TASK GOAL:
Please copy the text of the material below word for word, and leave out the pictures.

SUPPLIED DATA:

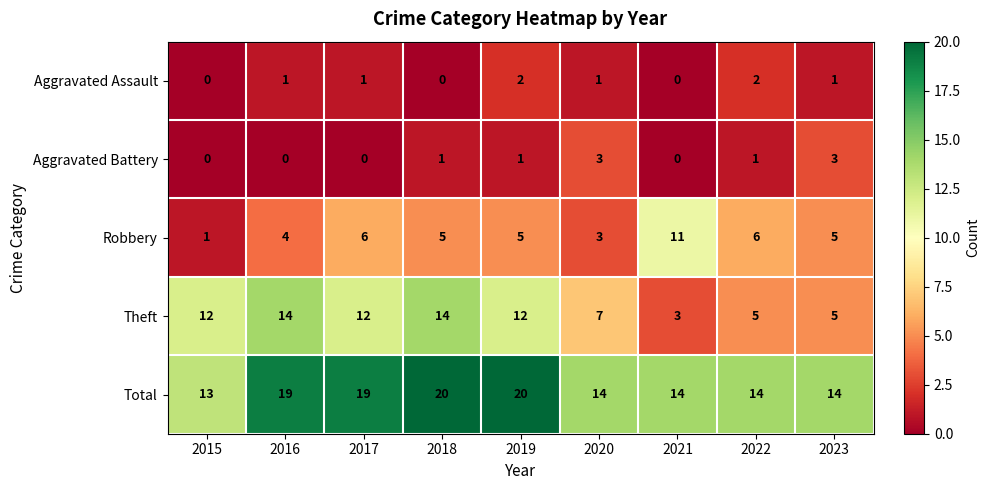

Which series has the largest total across all categories?

Total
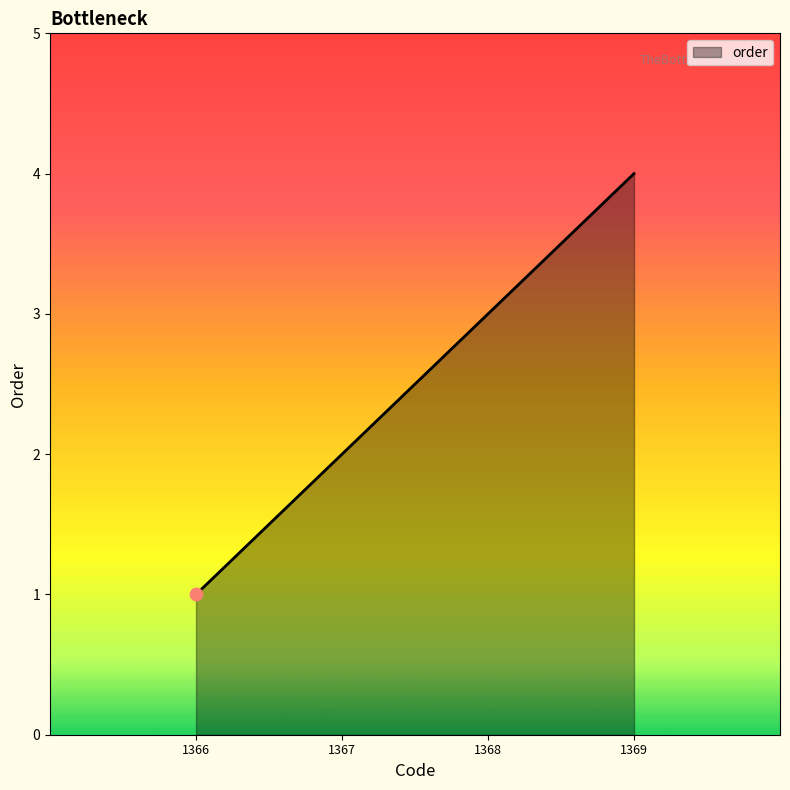

Between 1368 and 1369, which is larger?

1369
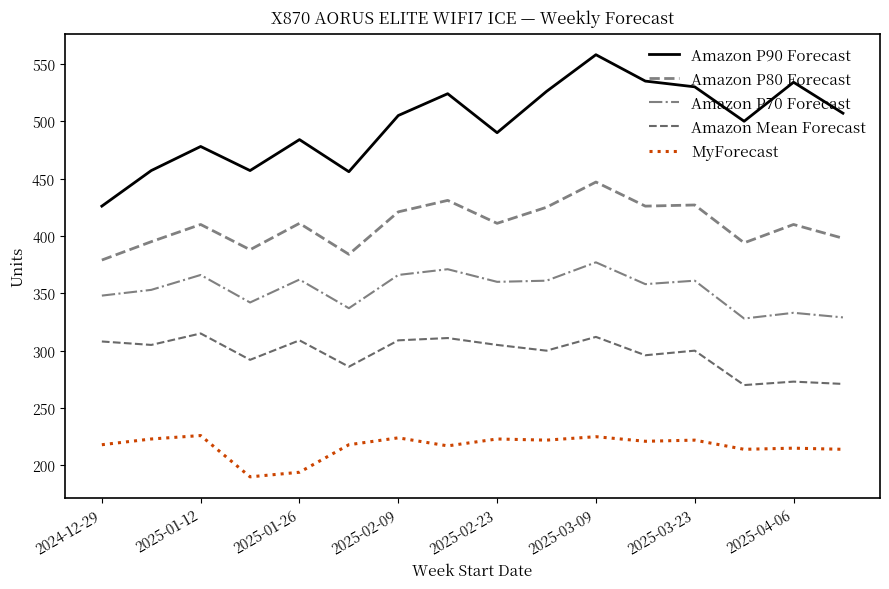

Does the chart display data point markers on the line(s)?

No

ANSWER TO THIS PROBLEM:
Which series has the largest total across all categories?

Total

Between 1368 and 1369, which is larger?

1369

Does the chart display data point markers on the line(s)?

No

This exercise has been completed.